Johnson was not credible when he definitively stated: “We thoroughly
discussed the tests” related to the donation of the building to the Elgin
Opera House. This was decidedly in contrast with his immediately
following statement that details about the donation were “[t]oo far to
remember.” Petitioners have failed to meet their burden of establishing
that they received any advice about the propriety of claiming a
charitable contribution deduction over $5,000 without a qualified
appraisal or any advice concerning the proper tax treatment of any of
the understatements. See Woodsum v. Commissioner, 136 T.C. 585,
593–94 (2011).

       Failing to show that they received any advice about the correct
tax treatment of any of the items noted in the deficiency, petitioners’ last
remaining contention is that they are entitled to the reasonable cause
and good faith exception merely because their CPA prepared the
returns. “The mere fact that a certified public accountant has prepared
a tax return does not mean that he or she has opined on any or all of the
items reported therein.” Neonatology Assocs., P.A., 115 T.C. at 100.
Taxpayers have a nondelegable duty to review the return for accuracy
before filing. See Metra Chem Corp. v. Commissioner, 88 T.C. 654, 662
                                         8

[*8] (1987). We are unpersuaded that Mr. Johnson—a sophisticated
participant in real estate transactions—would have missed the
duplicate interest deductions, the grossly overstated depreciation, or the
lack of a qualified appraisal if he had conducted even a cursory review
of the returns. 7 See, e.g., Schweizer v. Commissioner, T.C. Memo. 2022-
102, at *11 (finding defective Form 8283 lacking qualified appraisal);
Chiarelli v. Commissioner, T.C. Memo. 2021-27, at *22 (finding
sophisticated taxpayer unable to escape accuracy-related penalties by
blaming CPA); Langston v.
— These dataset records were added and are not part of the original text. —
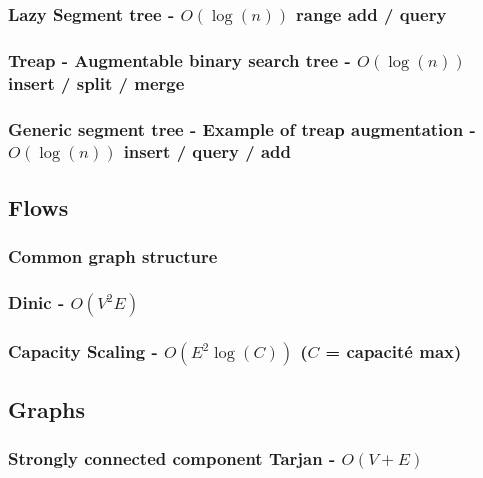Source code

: \documentclass[landscape,a4paper,twocolumn,10pt]{report}
\begin{document}
\subsubsection{Lazy Segment tree - $O(\log(n))$ range add / query}


\subsubsection{Treap - Augmentable binary search tree - $O(\log(n))$ insert / split / merge}


\subsubsection{Generic segment tree - Example of treap augmentation - $O(\log(n))$ insert / query / add}



\subsection*{Flows}
\label{flows}

\subsubsection{Common graph structure}


\subsubsection{Dinic - $O(V^2 E)$}


\subsubsection{Capacity Scaling - $O(E^2 \log(C))$ ($C$ = capacité max)}




\subsection*{Graphs}
\label{graphs}

\subsubsection{Strongly connected component Tarjan - $O(V + E)$}

\end{document}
Commissioner, T.C. Memo. 2019-19,
at *16–18, aff’d, 827 F. App’x 900 (10th Cir. 2020). Mr. Johnson later
claimed that depreciation schedules are incomprehensible numbers of
which he has no understanding. We find that Mr. Johnson’s self-serving
testimony as to this issue lacked credibility. Petitioners have failed to
carry their burden of establishing reasonable cause.
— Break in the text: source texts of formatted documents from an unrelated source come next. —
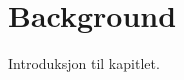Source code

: \documentclass[../../main.tex]{subfiles}
\begin{document}

\chapter{Background}

Introduksjon til kapitlet.

\end{document}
       Accordingly, we sustain respondent’s determination that
petitioners are liable for the section 6662(a) accuracy-related penalties
for 2015, 2016, 2017, and 2018 as laid out in the notice of deficiency.

       We have considered all of the arguments made by the parties and,
to the extent they are not addressed herein, we find them to be moot,
irrelevant, or without merit.

       To reflect the foregoing,

       Decision will be entered under Rule 155.

        7 For instance, at trial Mr. Johnson made repeated unprompted references to

section 1031 and indicated his awareness of substantive tax provisions that bear upon
real estate investing. He elected to conduct most of his transactions with minimal
involvement of counsel—choosing instead to rely on his own expertise about the
substance and tax implications of his transactions.